## Begin

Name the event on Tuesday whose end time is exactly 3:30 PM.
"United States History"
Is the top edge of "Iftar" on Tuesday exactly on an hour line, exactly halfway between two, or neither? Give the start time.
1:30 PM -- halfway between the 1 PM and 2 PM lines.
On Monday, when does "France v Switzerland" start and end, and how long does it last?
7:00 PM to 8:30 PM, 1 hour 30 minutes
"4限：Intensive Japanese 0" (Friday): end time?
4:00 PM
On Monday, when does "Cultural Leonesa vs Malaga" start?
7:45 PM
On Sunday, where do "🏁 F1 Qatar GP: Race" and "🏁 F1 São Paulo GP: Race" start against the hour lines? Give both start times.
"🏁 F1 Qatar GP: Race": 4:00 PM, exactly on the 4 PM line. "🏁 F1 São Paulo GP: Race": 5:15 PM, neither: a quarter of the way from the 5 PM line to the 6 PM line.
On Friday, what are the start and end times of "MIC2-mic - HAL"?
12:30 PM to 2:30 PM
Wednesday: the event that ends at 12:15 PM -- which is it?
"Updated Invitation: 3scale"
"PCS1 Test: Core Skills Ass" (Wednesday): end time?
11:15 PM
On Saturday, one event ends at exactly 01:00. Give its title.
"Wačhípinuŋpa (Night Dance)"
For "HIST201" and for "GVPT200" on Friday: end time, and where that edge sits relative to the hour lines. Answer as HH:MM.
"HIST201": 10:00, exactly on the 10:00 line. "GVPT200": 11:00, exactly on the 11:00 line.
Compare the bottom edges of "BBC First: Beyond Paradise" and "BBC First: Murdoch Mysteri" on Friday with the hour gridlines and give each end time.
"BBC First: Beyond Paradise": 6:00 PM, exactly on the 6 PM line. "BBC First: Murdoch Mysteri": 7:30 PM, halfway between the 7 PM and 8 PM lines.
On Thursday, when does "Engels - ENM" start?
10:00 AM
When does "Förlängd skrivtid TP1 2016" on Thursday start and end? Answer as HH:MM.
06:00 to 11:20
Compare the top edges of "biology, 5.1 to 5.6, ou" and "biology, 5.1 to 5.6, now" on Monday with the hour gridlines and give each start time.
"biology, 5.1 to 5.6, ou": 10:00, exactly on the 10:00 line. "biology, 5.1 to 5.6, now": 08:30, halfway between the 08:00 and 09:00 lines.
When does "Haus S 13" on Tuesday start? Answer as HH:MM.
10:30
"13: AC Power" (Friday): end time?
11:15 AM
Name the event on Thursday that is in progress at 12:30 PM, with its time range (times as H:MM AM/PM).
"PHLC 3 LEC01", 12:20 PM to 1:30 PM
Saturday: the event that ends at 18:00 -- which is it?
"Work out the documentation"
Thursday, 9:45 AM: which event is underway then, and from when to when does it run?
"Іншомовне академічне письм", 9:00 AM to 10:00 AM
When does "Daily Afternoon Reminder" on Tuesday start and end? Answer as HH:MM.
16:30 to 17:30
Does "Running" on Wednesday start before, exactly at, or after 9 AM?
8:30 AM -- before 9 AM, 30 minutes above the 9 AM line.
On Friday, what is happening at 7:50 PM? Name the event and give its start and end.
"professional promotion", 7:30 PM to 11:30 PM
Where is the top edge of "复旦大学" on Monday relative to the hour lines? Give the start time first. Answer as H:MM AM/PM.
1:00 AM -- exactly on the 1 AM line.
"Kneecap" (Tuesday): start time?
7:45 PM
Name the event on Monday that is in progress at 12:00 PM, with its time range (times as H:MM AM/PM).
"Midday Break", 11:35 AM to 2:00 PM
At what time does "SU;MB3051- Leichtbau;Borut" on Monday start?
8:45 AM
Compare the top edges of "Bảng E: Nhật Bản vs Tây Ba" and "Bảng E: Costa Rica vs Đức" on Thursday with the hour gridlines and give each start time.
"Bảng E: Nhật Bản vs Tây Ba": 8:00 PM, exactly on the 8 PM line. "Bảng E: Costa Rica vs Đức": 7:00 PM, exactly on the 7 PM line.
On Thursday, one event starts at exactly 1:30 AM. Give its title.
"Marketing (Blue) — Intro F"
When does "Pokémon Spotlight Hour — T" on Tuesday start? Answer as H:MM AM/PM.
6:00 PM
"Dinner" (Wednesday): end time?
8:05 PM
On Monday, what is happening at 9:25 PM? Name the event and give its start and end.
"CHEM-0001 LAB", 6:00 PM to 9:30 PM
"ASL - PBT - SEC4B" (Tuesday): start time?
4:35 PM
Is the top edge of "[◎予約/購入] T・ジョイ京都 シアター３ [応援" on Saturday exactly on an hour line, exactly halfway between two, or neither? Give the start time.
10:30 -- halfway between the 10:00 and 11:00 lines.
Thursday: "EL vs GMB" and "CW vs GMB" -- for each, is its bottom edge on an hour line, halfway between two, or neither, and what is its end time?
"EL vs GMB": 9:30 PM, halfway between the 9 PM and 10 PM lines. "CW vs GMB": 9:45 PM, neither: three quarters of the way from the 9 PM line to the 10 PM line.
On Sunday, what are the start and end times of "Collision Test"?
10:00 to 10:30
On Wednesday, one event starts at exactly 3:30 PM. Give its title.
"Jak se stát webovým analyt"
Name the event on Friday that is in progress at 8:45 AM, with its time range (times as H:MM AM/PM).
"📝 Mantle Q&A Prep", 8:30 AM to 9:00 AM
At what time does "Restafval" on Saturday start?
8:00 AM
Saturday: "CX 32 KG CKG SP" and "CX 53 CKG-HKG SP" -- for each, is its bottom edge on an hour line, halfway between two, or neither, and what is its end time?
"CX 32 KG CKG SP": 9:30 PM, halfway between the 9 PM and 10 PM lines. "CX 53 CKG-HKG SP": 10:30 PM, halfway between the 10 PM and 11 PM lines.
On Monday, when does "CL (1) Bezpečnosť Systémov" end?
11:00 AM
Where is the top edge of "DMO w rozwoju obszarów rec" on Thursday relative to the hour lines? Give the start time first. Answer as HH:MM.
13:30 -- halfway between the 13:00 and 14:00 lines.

## End

Requirement: Change every "hour lines" in the items above to "hour marks", and leave all other text untouched.

Result for this task:
Name the event on Tuesday whose end time is exactly 3:30 PM.
"United States History"
Is the top edge of "Iftar" on Tuesday exactly on an hour line, exactly halfway between two, or neither? Give the start time.
1:30 PM -- halfway between the 1 PM and 2 PM lines.
On Monday, when does "France v Switzerland" start and end, and how long does it last?
7:00 PM to 8:30 PM, 1 hour 30 minutes
"4限：Intensive Japanese 0" (Friday): end time?
4:00 PM
On Monday, when does "Cultural Leonesa vs Malaga" start?
7:45 PM
On Sunday, where do "🏁 F1 Qatar GP: Race" and "🏁 F1 São Paulo GP: Race" start against the hour marks? Give both start times.
"🏁 F1 Qatar GP: Race": 4:00 PM, exactly on the 4 PM line. "🏁 F1 São Paulo GP: Race": 5:15 PM, neither: a quarter of the way from the 5 PM line to the 6 PM line.
On Friday, what are the start and end times of "MIC2-mic - HAL"?
12:30 PM to 2:30 PM
Wednesday: the event that ends at 12:15 PM -- which is it?
"Updated Invitation: 3scale"
"PCS1 Test: Core Skills Ass" (Wednesday): end time?
11:15 PM
On Saturday, one event ends at exactly 01:00. Give its title.
"Wačhípinuŋpa (Night Dance)"
For "HIST201" and for "GVPT200" on Friday: end time, and where that edge sits relative to the hour marks. Answer as HH:MM.
"HIST201": 10:00, exactly on the 10:00 line. "GVPT200": 11:00, exactly on the 11:00 line.
Compare the bottom edges of "BBC First: Beyond Paradise" and "BBC First: Murdoch Mysteri" on Friday with the hour gridlines and give each end time.
"BBC First: Beyond Paradise": 6:00 PM, exactly on the 6 PM line. "BBC First: Murdoch Mysteri": 7:30 PM, halfway between the 7 PM and 8 PM lines.
On Thursday, when does "Engels - ENM" start?
10:00 AM
When does "Förlängd skrivtid TP1 2016" on Thursday start and end? Answer as HH:MM.
06:00 to 11:20
Compare the top edges of "biology, 5.1 to 5.6, ou" and "biology, 5.1 to 5.6, now" on Monday with the hour gridlines and give each start time.
"biology, 5.1 to 5.6, ou": 10:00, exactly on the 10:00 line. "biology, 5.1 to 5.6, now": 08:30, halfway between the 08:00 and 09:00 lines.
When does "Haus S 13" on Tuesday start? Answer as HH:MM.
10:30
"13: AC Power" (Friday): end time?
11:15 AM
Name the event on Thursday that is in progress at 12:30 PM, with its time range (times as H:MM AM/PM).
"PHLC 3 LEC01", 12:20 PM to 1:30 PM
Saturday: the event that ends at 18:00 -- which is it?
"Work out the documentation"
Thursday, 9:45 AM: which event is underway then, and from when to when does it run?
"Іншомовне академічне письм", 9:00 AM to 10:00 AM
When does "Daily Afternoon Reminder" on Tuesday start and end? Answer as HH:MM.
16:30 to 17:30
Does "Running" on Wednesday start before, exactly at, or after 9 AM?
8:30 AM -- before 9 AM, 30 minutes above the 9 AM line.
On Friday, what is happening at 7:50 PM? Name the event and give its start and end.
"professional promotion", 7:30 PM to 11:30 PM
Where is the top edge of "复旦大学" on Monday relative to the hour marks? Give the start time first. Answer as H:MM AM/PM.
1:00 AM -- exactly on the 1 AM line.
"Kneecap" (Tuesday): start time?
7:45 PM
Name the event on Monday that is in progress at 12:00 PM, with its time range (times as H:MM AM/PM).
"Midday Break", 11:35 AM to 2:00 PM
At what time does "SU;MB3051- Leichtbau;Borut" on Monday start?
8:45 AM
Compare the top edges of "Bảng E: Nhật Bản vs Tây Ba" and "Bảng E: Costa Rica vs Đức" on Thursday with the hour gridlines and give each start time.
"Bảng E: Nhật Bản vs Tây Ba": 8:00 PM, exactly on the 8 PM line. "Bảng E: Costa Rica vs Đức": 7:00 PM, exactly on the 7 PM line.
On Thursday, one event starts at exactly 1:30 AM. Give its title.
"Marketing (Blue) — Intro F"
When does "Pokémon Spotlight Hour — T" on Tuesday start? Answer as H:MM AM/PM.
6:00 PM
"Dinner" (Wednesday): end time?
8:05 PM
On Monday, what is happening at 9:25 PM? Name the event and give its start and end.
"CHEM-0001 LAB", 6:00 PM to 9:30 PM
"ASL - PBT - SEC4B" (Tuesday): start time?
4:35 PM
Is the top edge of "[◎予約/購入] T・ジョイ京都 シアター３ [応援" on Saturday exactly on an hour line, exactly halfway between two, or neither? Give the start time.
10:30 -- halfway between the 10:00 and 11:00 lines.
Thursday: "EL vs GMB" and "CW vs GMB" -- for each, is its bottom edge on an hour line, halfway between two, or neither, and what is its end time?
"EL vs GMB": 9:30 PM, halfway between the 9 PM and 10 PM lines. "CW vs GMB": 9:45 PM, neither: three quarters of the way from the 9 PM line to the 10 PM line.
On Sunday, what are the start and end times of "Collision Test"?
10:00 to 10:30
On Wednesday, one event starts at exactly 3:30 PM. Give its title.
"Jak se stát webovým analyt"
Name the event on Friday that is in progress at 8:45 AM, with its time range (times as H:MM AM/PM).
"📝 Mantle Q&A Prep", 8:30 AM to 9:00 AM
At what time does "Restafval" on Saturday start?
8:00 AM
Saturday: "CX 32 KG CKG SP" and "CX 53 CKG-HKG SP" -- for each, is its bottom edge on an hour line, halfway between two, or neither, and what is its end time?
"CX 32 KG CKG SP": 9:30 PM, halfway between the 9 PM and 10 PM lines. "CX 53 CKG-HKG SP": 10:30 PM, halfway between the 10 PM and 11 PM lines.
On Monday, when does "CL (1) Bezpečnosť Systémov" end?
11:00 AM
Where is the top edge of "DMO w rozwoju obszarów rec" on Thursday relative to the hour marks? Give the start time first. Answer as HH:MM.
13:30 -- halfway between the 13:00 and 14:00 lines.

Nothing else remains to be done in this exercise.